The Dow had declined to rest on support on 12300 for the last two days and it struggled to a +60 point gain for the day to close at 12355. Dow futures are up +50 overnight and could climb higher by tomorrow morning if Asia gains on the Intel news. After holding over 12300 for two days that sets up a clear level to short if that support fails.
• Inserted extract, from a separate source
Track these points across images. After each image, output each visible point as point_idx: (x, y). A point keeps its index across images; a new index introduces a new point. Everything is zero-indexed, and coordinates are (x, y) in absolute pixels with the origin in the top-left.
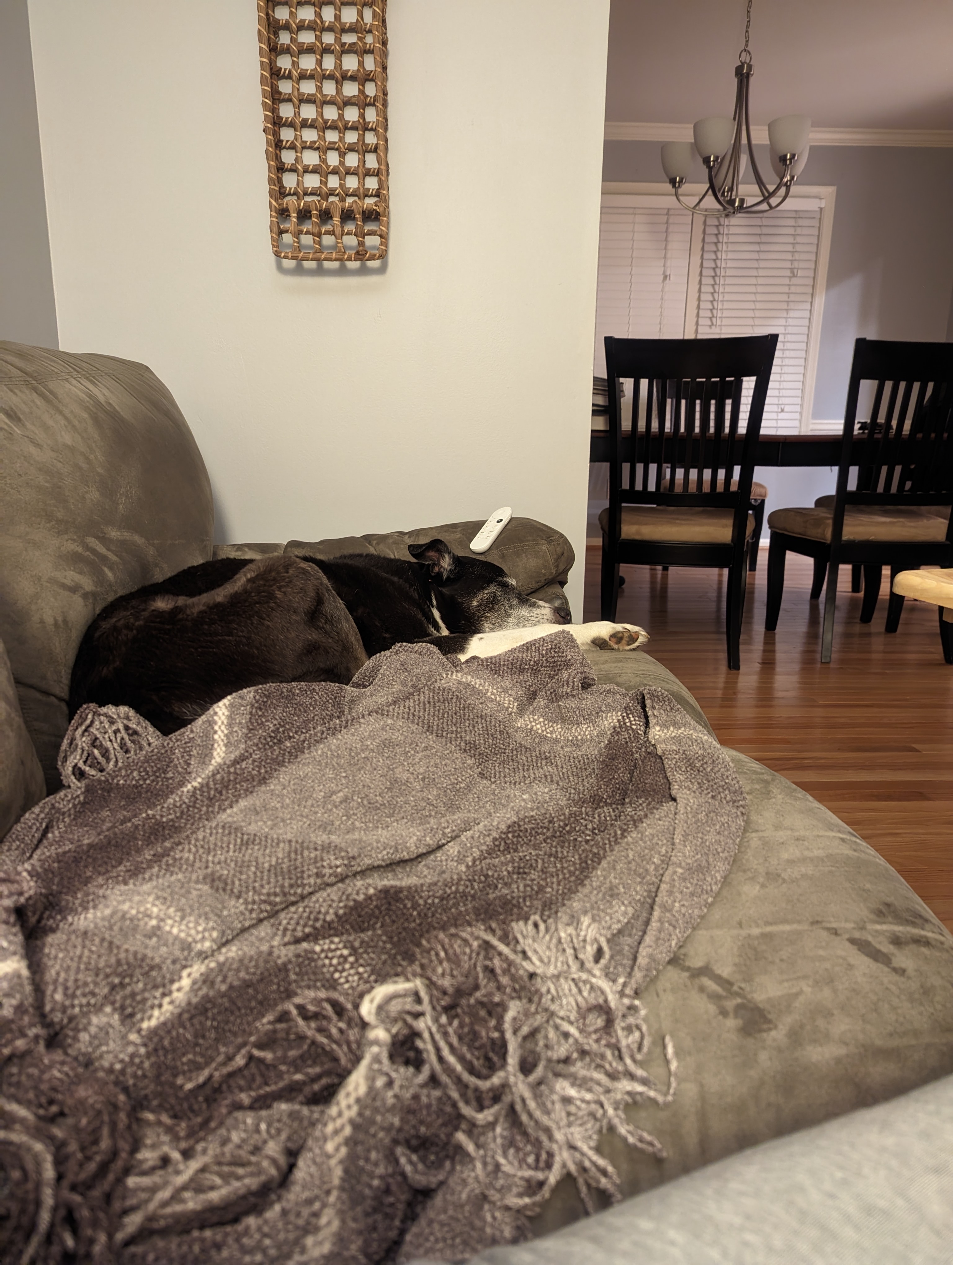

The Nasdaq declined to support at 2265 ahead of the Intel earnings but recovered to close at 2285. Futures are showing +20 overnight and with Intel raising guidance and Seagate shipping 20% more drive than expected it looks very positive. The land mine in our immediate future would be IBM earnings on Wednesday. If they post good earnings and guidance then we will be headed higher, possibly much higher. IBM is either going to be the spoiler or the leader when they announce on Wednesday. IBM recovered $2 on Tuesday to finish flat and they are up another $1.25 in after hours. IBM gets 65% of its earnings from overseas so a weak U.S. market may not impact them enough to cause a big miss.
Nasdaq Chart - Daily
S&P-500 Chart - Daily
The S&P never reached my 1320 support level this week and that is bullish for me. The tone of the markets intraday was negative but the S&P found buyers on every dip. The S&P closed at 1334 and futures are up +8 overnight. Resistance is strong at 1380 and I would really love to see a monster short squeeze on techs and financials to push us back to that level. With WFC, SLM and JPM reporting tomorrow morning we could get a financial bounce if they report better than expected. Those three stocks are not really in the line of fire today although all of them still exist in a sector in trouble. If all the bad expectations are priced in then we have the potential for a positive surprise. The State Street earnings would be the type of report we do not want from JPM or WFC and nobody really expects it. The biggest financial earnings risk for the week is the Merrill Lynch earnings on Thursday. Merrill is the most leveraged of the big brokers and they could produce the biggest positive or negative surprise. Put buying on Merrill is running 3:1 over calls.
Just because the tone in the market appears to be turning positive does not mean we can just throw money at it. We still need to be cautious and wait for a clear breakout before backing up the truck. We should still trade this reversal of sentiment but with caution. My recommendation for the last two weeks has been to buy dips above SPX 1320 and that still stands. Should that level be broken I would still reverse to a short. Remember, we are approaching the "sell in May and go away" period that starts the worst six months of the year on a historical basis. Given the crash from the October highs I personally doubt that the next six months are going to be lower from here but that is always a possibility. Goldman Sach's David Kostin obviously thinks so and his pay grade is much higher than mine. Just trade what the market gives us and let the big dogs make the forecasts. We can always cheer their calls or laugh at them later.